*** RECORD EXCERPTS

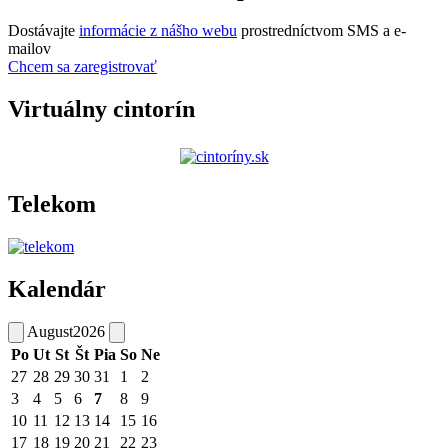
Dostávajte
informácie z nášho webu
prostredníctvom SMS a e-
mailov
Chcem sa zaregistrovať
Virtuálny cintorín
Telekom
Kalendár
August
2026
Po
Ut
St
Št
Pia
So
Ne
27
28
29
30
31
1
2
3
4
5
6
7
8
9
10
11
12
13
14
15
16
17
18
19
20
21
22
23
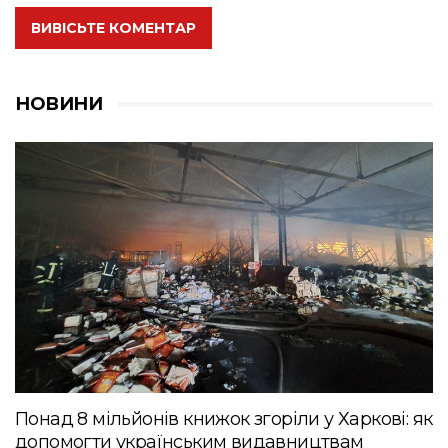
ВИВІСЬТЕ КОМЕНТАР
НОВИНИ
Понад 8 мільйонів книжок згоріли у Харкові: як
допомогти українським видавництвам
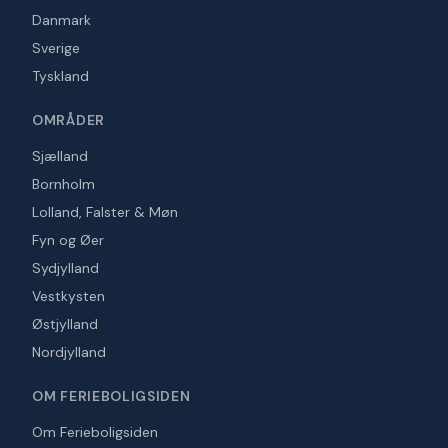
Danmark
Sverige
Tyskland
OMRÅDER
Sjælland
Bornholm
Lolland, Falster & Møn
Fyn og Øer
Sydjylland
Vestkysten
Østjylland
Nordjylland
OM FERIEBOLIGSIDEN
Om Ferieboligsiden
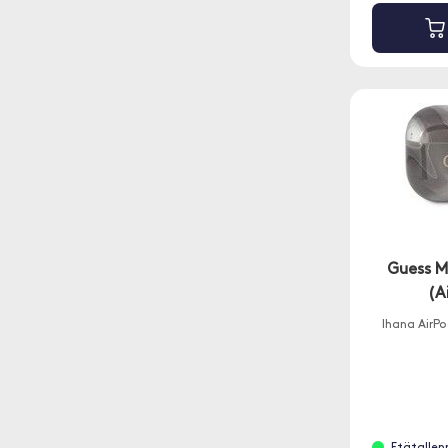
Guess M
(A
Ihana AirPo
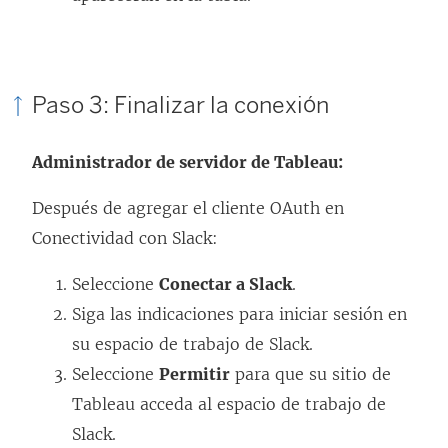
v
a
)
Paso 3: Finalizar la conexión
Administrador de servidor de Tableau:
Después de agregar el cliente OAuth en
Conectividad con Slack:
Seleccione
Conectar a Slack
.
Siga las indicaciones para iniciar sesión en
su espacio de trabajo de Slack.
Seleccione
Permitir
para que su sitio de
Tableau acceda al espacio de trabajo de
Slack.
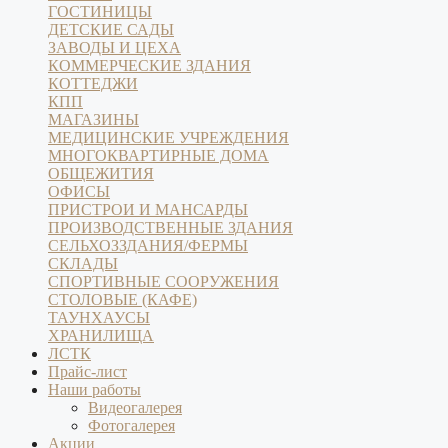
ГОСТИНИЦЫ
ДЕТСКИЕ САДЫ
ЗАВОДЫ И ЦЕХА
КОММЕРЧЕСКИЕ ЗДАНИЯ
КОТТЕДЖИ
КПП
МАГАЗИНЫ
МЕДИЦИНСКИЕ УЧРЕЖДЕНИЯ
МНОГОКВАРТИРНЫЕ ДОМА
ОБЩЕЖИТИЯ
ОФИСЫ
ПРИСТРОИ И МАНСАРДЫ
ПРОИЗВОДСТВЕННЫЕ ЗДАНИЯ
СЕЛЬХОЗЗДАНИЯ/ФЕРМЫ
СКЛАДЫ
СПОРТИВНЫЕ СООРУЖЕНИЯ
СТОЛОВЫЕ (КАФЕ)
ТАУНХАУСЫ
ХРАНИЛИЩА
ЛСТК
Прайс-лист
Наши работы
Видеогалерея
Фотогалерея
Акции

******

[WORK TO BE COMPLETED]: Copy out every line of the material above that contains the string "trabajo".

[SOLVED PROBLEM]:
su espacio de trabajo de Slack.
Tableau acceda al espacio de trabajo de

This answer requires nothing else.